I first began watching CNN in an obsessive manner in the early 1990s, when two separate wars raged in the former Yugoslavia with a third still to come. I would force myself to watch every minute of available video footage of the conflict, which became progressively more gruesome as the years wore on – all rotting corpses and dead children and wailing, devastated women who eerily resembled members of my family or myself. I could never quite tear myself away from the television screen but sometimes I would put my arms around my knees and cry, regardless of which side the bodies belonged to or what historical justification their murderers presented. This happened less often over time, and by the end of it I almost didn’t cry at all.

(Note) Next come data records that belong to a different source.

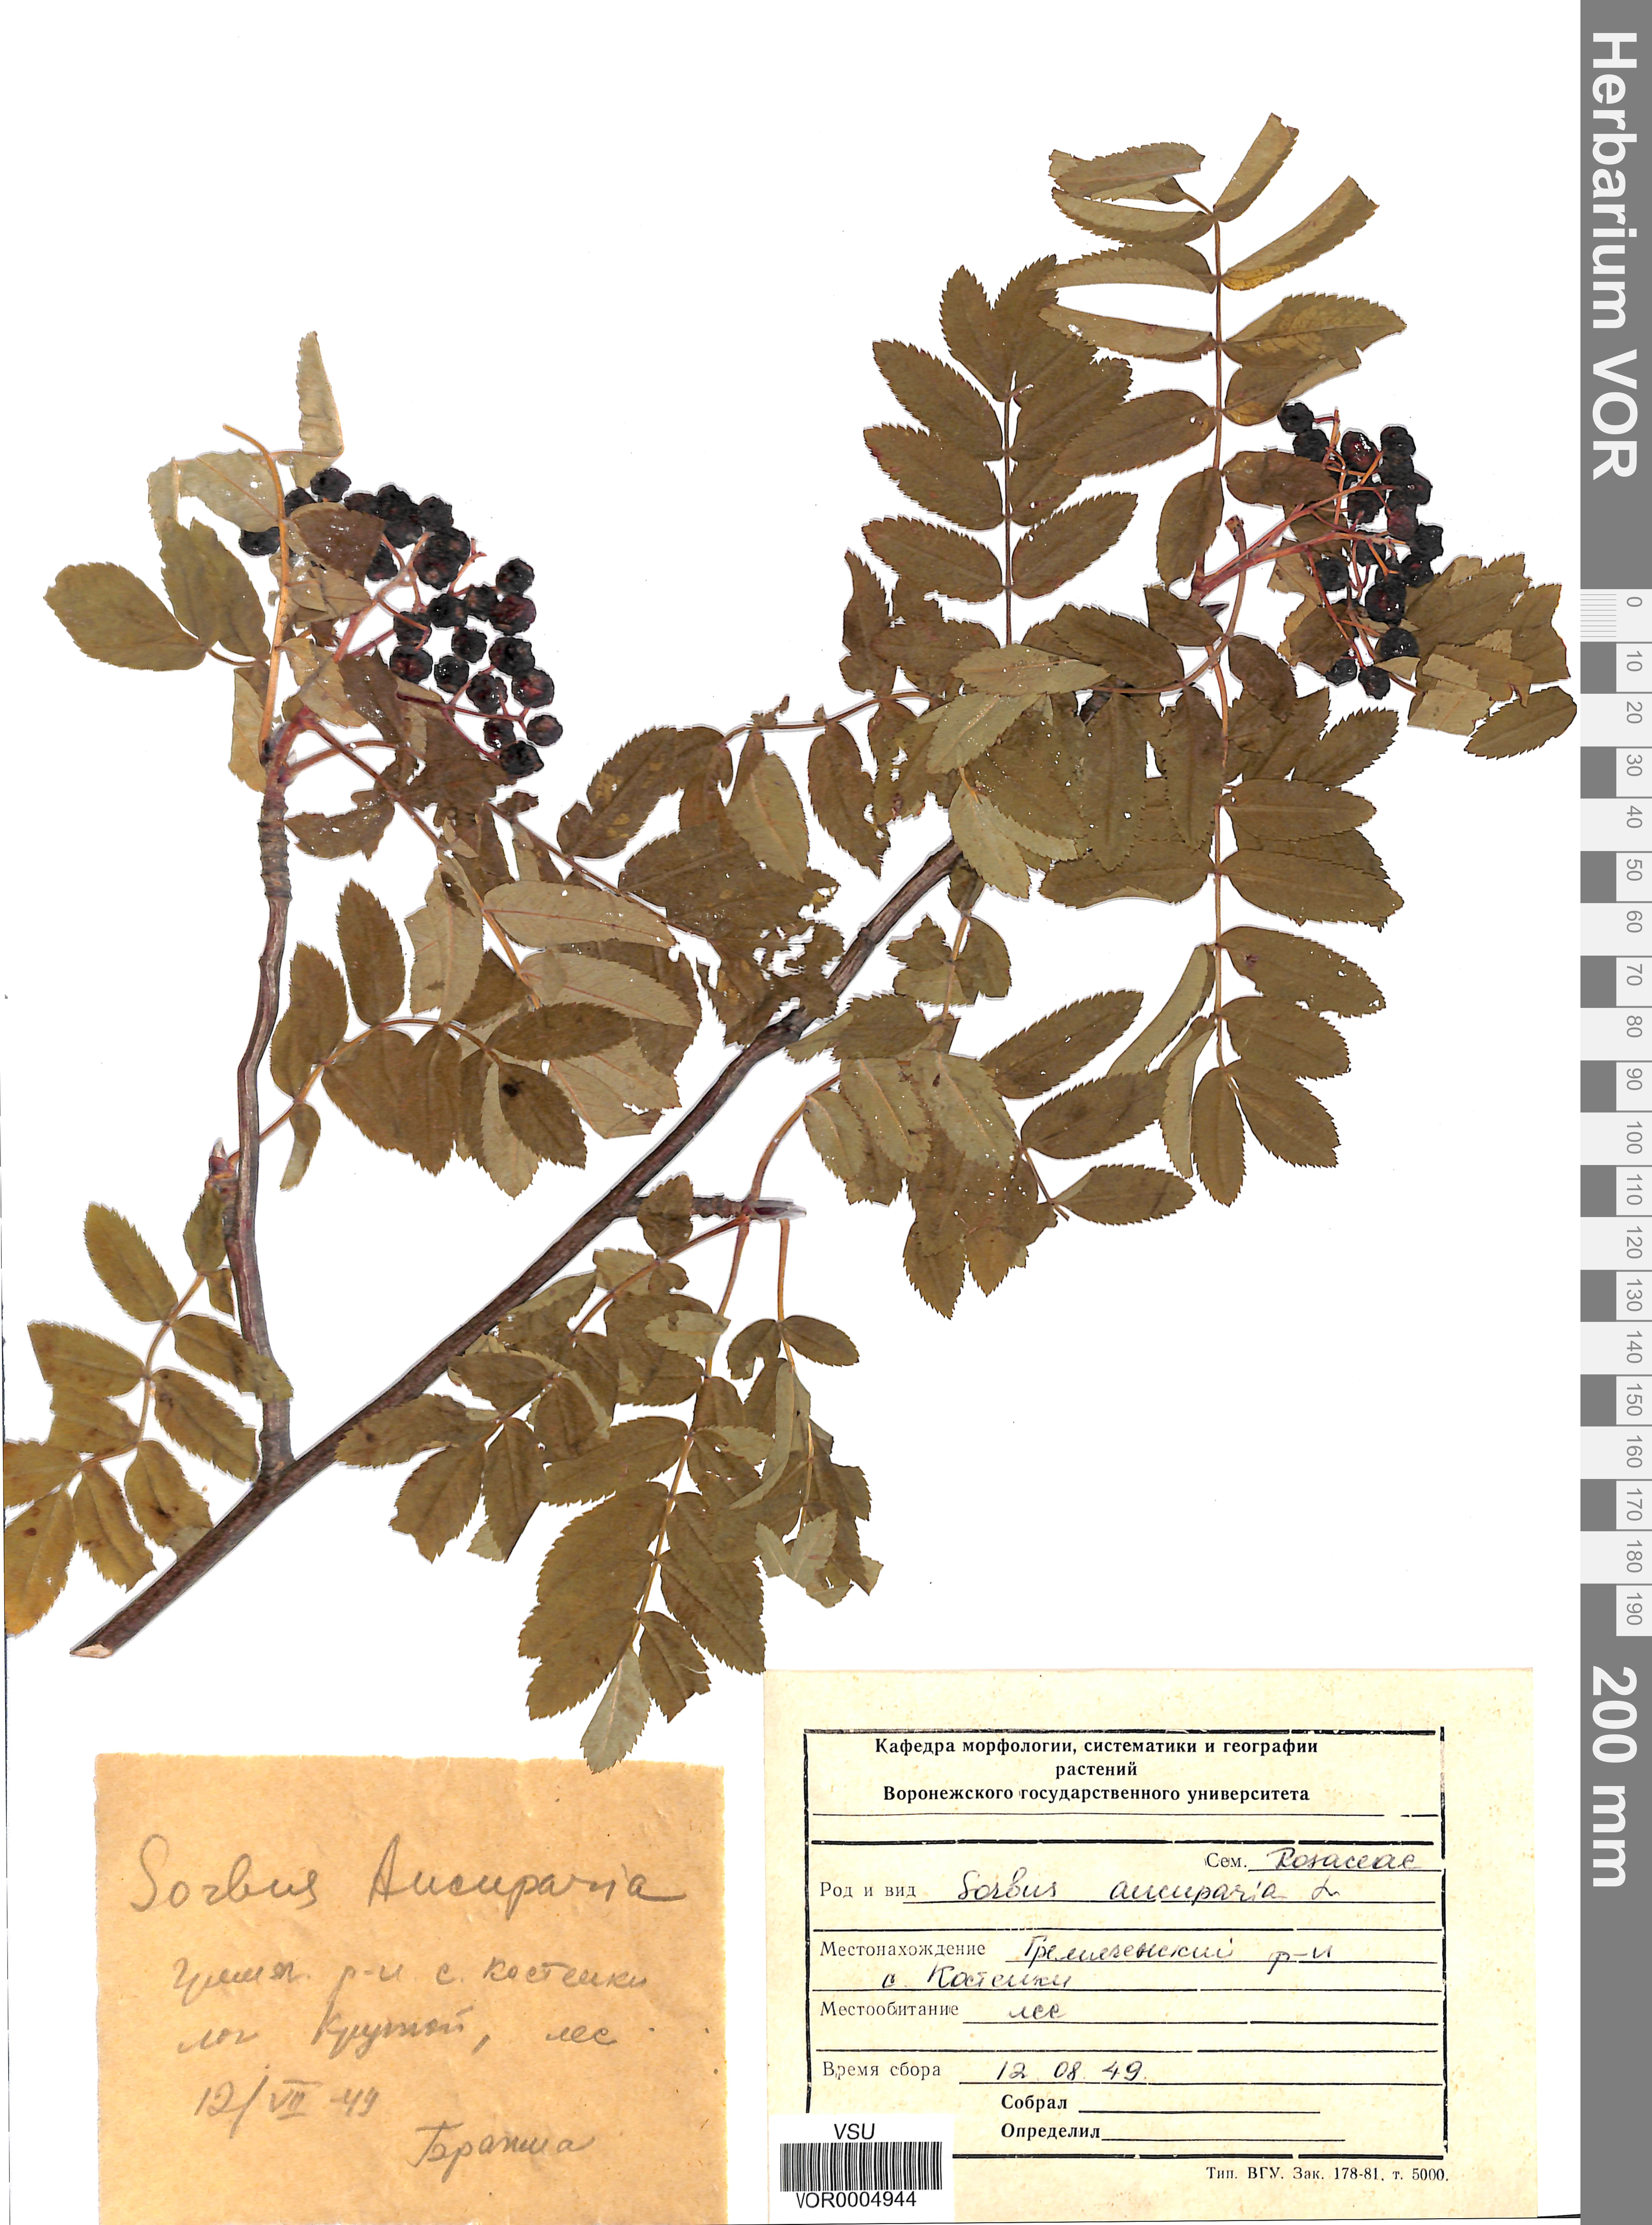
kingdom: Plantae
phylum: Tracheophyta
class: Magnoliopsida
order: Rosales
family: Rosaceae
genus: Sorbus
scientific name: Sorbus aucuparia
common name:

In the weeks and then months following September 11, 2001, I developed the unfortunate habit of keeping CNN on in the background at nearly all times of the day and night. I wouldn’t actually watch it most of the time, choosing instead to adopt a more strategic approach: I’d turn the TV on and go about my day, and as I passed from the kitchen to my office, or from bedroom to bathroom, I’d glance at the screen in case something terrible had happened. If regularly scheduled programs like Crossfire or People in the News were on, or if the station was running a commercial, then everything was quite probably okay and I’d continue with whatever I was doing. If, however, I saw the red “Breaking News” graphic in the corner of the screen, then there was a very real chance that everything was not okay and this therefore required immediate investigation. I kept this up for almost a year; then, like the rest of the world, I moved on.
After the break-up, in the first numb weeks of 2003, the Ex generously arranged to stay at his boss’s place while I looked for another apartment. Alone in the shell of our home, I studiously avoided sleeping in our former bedroom; instead, I’d bring blanket and pillow to the shitty grey sofa we had bought at the Salvation Army and which our cats had instantly torn to shreds, and would endeavour to find sleep in front of the TV. Movies and television serials were too engrossing to rely on for this purpose, so I would set the volume to low and drift off to the quiet drone of CNN. At some point, I came to associate late-night reruns of Moneyline with Lou Dobbs or Newsnight with Aaron Brown with a strange kind of solace: the talking head as constant, murmuring companion. That the head was talking in urgent tones about another war in Iraq or nuclear tests in North Korea or terrorist attacks in Chechnya didn’t particularly matter; by the time the opening motif for Daybreak had sounded, I was fast asleep.
Lately, with coverage of the American election in full, repetitive swing, I have on certain days neglected to turn the television on at all. I’m not missing anything, am I?